• _Document passage_:
○ ○ ○
The job cost accounting procedures as a summary are given below:
1. Receiving an enquiry:
Before placing the order, the customer usually studies about the manufacturer, what their rates are, what is the quality of the materials that they use, the time usually taken by them to complete the order and so on.
2. Estimation of price of the job:
The cost of the job is done by the accountant keeping in mind the needs and taste of the customer. This includes the customer’s preferences and choices. Another factor is that, they also keep in track of the change in the cost of the materials, especially in the recent years and specify the difference in cost. This job cost is then sent to the future customer.
3. Receiving of order:
The customer will place the order if he is content with the job costs.
4. Production order:
If the job is accepted, then a production order is given by the manufacturer within its subsidiaries. It is a form of authorised order which officially starts the production of the job. It is a set of instructions directed towards the foreman directing when and how the job should be done and how much should be completed in a day. Enough copies are made and passed through out the departments so that each department can parallely keep in track of the jobs done.
5. Recording of costs:
The costs are recorded and collected for each kind of job. For each department a certain job card is used, where the costs from different aspects of the jobs are taken into consideration.
1. Material requisition:
Any document issued by the company stating the manufactures to transport the materials from the storage unit to the production house, so as to start manufacturing.
2. Bill of materials:
A list detailing the materials, prices, components, sub components for manufacturing the end product.
3. Materials issue analysis sheet:
A form of document which consists of materials, their related details and when it was issued for the manufacturers.
1. Operation schedule:
It is a form of timetable which is related to the allocation and re issuing of resources in an organization.
2. Job card:
A form of card used to detail about the details of the job needed to be done in a production facility. It instructs the foreman what to do as a set of instructions. Helpful for both the parties involved in the business.
3. Wages analysis sheet:
It is a derivative of the income statement. It consists of the payroll statements and the wages for both the manufacturing and non-manufacturing employees depending whether if it is a fixed salary or an hourly wage.
These include hidden costs such as transportation, stocking, storage, food, infrastructure etc.
6. Completion of job:
On the completion of the job, a report stating the completion of the job is given to the accounts department where the final cost calculation takes place. The final cost statement is then compared with the estimated cost, to ensure whether it was a profit or loss.
○ ○ ○
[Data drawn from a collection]

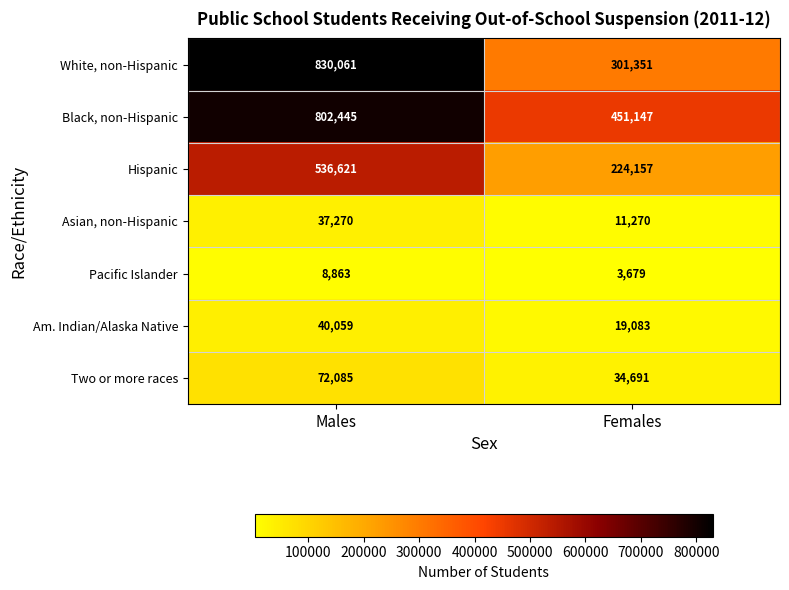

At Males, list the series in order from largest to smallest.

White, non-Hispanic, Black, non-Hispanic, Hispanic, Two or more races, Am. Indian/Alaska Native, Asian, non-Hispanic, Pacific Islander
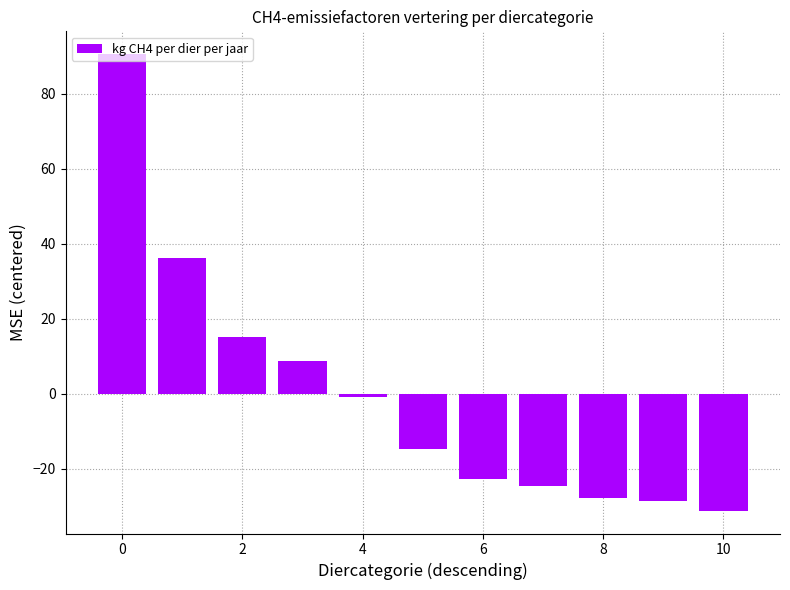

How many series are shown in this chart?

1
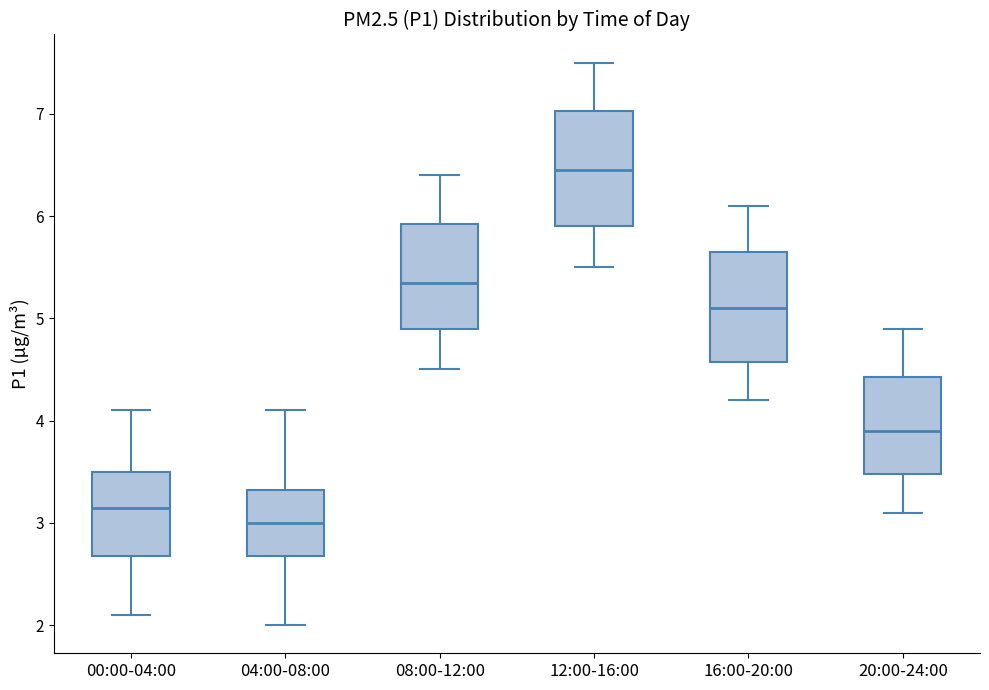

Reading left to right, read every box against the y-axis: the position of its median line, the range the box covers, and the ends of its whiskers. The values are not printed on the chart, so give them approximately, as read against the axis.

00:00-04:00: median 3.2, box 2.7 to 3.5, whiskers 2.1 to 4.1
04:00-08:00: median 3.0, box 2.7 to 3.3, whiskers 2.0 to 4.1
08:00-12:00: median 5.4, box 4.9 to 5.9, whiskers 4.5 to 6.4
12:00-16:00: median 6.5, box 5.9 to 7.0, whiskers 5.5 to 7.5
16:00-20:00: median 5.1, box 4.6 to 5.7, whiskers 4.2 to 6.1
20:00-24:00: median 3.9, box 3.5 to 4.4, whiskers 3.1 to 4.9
○ ○ ○
• _Work request_:
In the passage on job cost accounting procedures, what is the final cost statement compared with once the job is complete?

• _Problem solution_:
The estimated cost, to determine whether the job resulted in a profit or a loss.